When conflict arises between a worker's faith and the job

In this May 20, 2019 file photo, Muslims prayer at the Masjid Al Tawbah in Lowlands, Tobago. Sometimes a Muslim worker may want time off to attend Friday prayers which may conflict with the job.   PHOTO BY DAVID REID - DAVID REID
In this May 20, 2019 file photo, Muslims prayer at the Masjid Al Tawbah in Lowlands, Tobago. Sometimes a Muslim worker may want time off to attend Friday prayers which may conflict with the job. PHOTO BY DAVID REID - DAVID REID

Diana Mahabir-Wyatt

In furtherance of the question of the possible conflict between religious and work obligations, which we looked at last week, I have been asked to clarify what should happen in relation to the principles and practices of good industrial relations if and when grievances arise when an employee starts off in a job belonging to one religion and then, due to genuine conviction, switches to another with different demands which may conflict with work obligations.

The conflict may also arise when an employee’s job content changes.

I once had a case where a young man, an excellent marketing professional working in a very lucrative position, was told, to his consternation, that the company he worked for, up till that time dealing with gourmet food items, was adding a line of fine wines to their merchandise.

He was a devout Muslim, and selling alcohol was contrary to his beliefs. At first he tried to get around it by asking his general manager to remove the alcohol portfolio from his responsibilities, but as he was the marketing manager overall, it was unarguably within his duties.

Inevitably he had to choose between his job and his religious beliefs, and his religious beliefs won.

Fortunately, his reputation was so high in the marketing community that within six months he was offered another (and even more lucrative) position in a company dealing with several non-alcoholic lines of consumer goods, where he thrived.

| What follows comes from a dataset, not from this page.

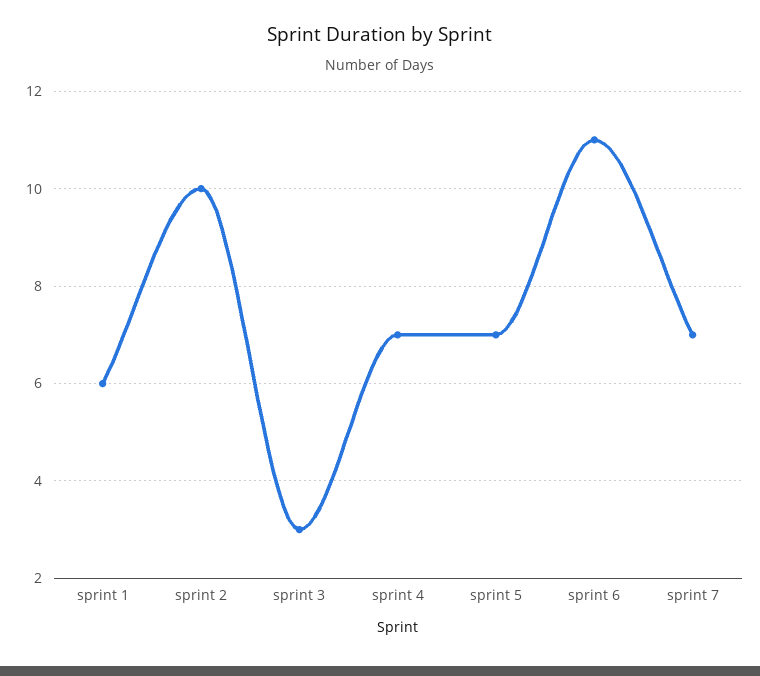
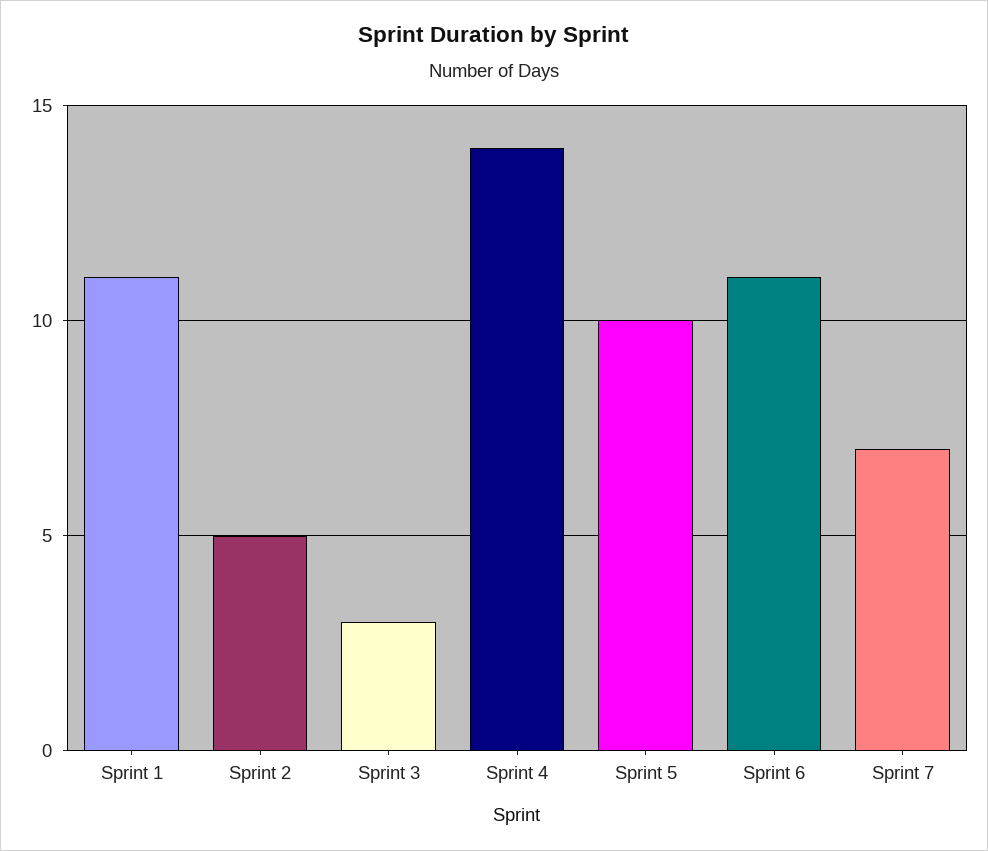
sprint 1: 6 -> 11
sprint 2: 10 -> 5
sprint 4: 7 -> 14
sprint 5: 7 -> 10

Sometimes the conflict arises the opposite way, when someone becomes a member of the Seventh-day Adventist, the Jewish or Muslim faiths with worship attendances at jumah, or church or temple, as it may be, on Friday and the job also requires work on, or regular shift responsibilities that must be done, on those days.

What can you do? As we all know, sections four and five of the Constitution guarantee freedom of religion. But it does not guarantee everyone a job. You do have freedom of choice.

The question comes up more often than you would think, and can cause genuine anguish and conflict for people of faith.

Sometimes this can be solved by switching to another job within the same organisation, if there is one, or offering to work “make-up time” on Sundays if that is possible. Mostly, it isn’t and it is back to a matter of choice.

But “blacking” as a group, which is refusing to provide a service or fulfil a responsibility as a weapon in order to force another person, or group, to agree to terms or conditions that you want them to agree to – this becomes what our Industrial Relations Act refers to as a “a sympathy strike” or a “secondary boycott.”

An example would be when the leadership of the group you belong to orders the group not to patronise certain stores or buy certain products to force their will upon the targeted “other” to support someone else’s problem. In the instance just cited, it would be to force the marketing company not to sell alcohol in support of the young man’s beliefs.

That is illegal industrial action according to section two of the act. (Please note that does not apply to government orders about what you can sell or not sell to drink...pandemic or no pandemic). We all know that it happened during the epidemic election when racial slurs made by senior employees of certain organisations were exposed.

I mention it because it has happened again, this time in relation to a medical professional, calling for the hapless individual to be “excommunicated” from the list of those licensed to practise his particular profession: in other words, to “blacklist” him.

The alternative, just not to use his services on the grounds of personal choice and repugnance, was not one of the options mentioned by these “guardians of human rights."

It is not an unusual situation to be in in TT which, as we know, is a highly racial country.

I was warned, also by a medical professional, not to go to a particular specialist on the grounds that she was racist and did not like people of my particular skin colour. Lots of people don’t. So I went to someone else.

It is interesting that people who claim to support those who work for a living, instead of urging rehabilitation of offenders, for example, to make them work pro bono to give back to the community they have offended, use their power to block their colleagues ability to work professionally. Power does funny things to people.

In colonial days offenders would be exiled. Obnoxious Trinis used to be sent to Venezuela or otherwise “down the Main.” Look it up if you don’t believe me.

But times have changed. I have been advised that now such people are just professionally blacklisted, which means taken off the list of those licensed to practise. (It also enables the licensing body to cut down the competition.)

Cut them off for using offending speech, and Dr Google indicates that some of these historically have been segued into a list of “elite white-collar crimes.” They can start a religious sect (very lucrative) turn to fraud, sex work, money laundering, human trafficking, illegal “investment” schemes, often followed by blackmail; and to activities for medics can be added illegal abortions ( not all abortions are illegal, but there is still a ready market for those that are). Google didn’t list rehabilitation or community service.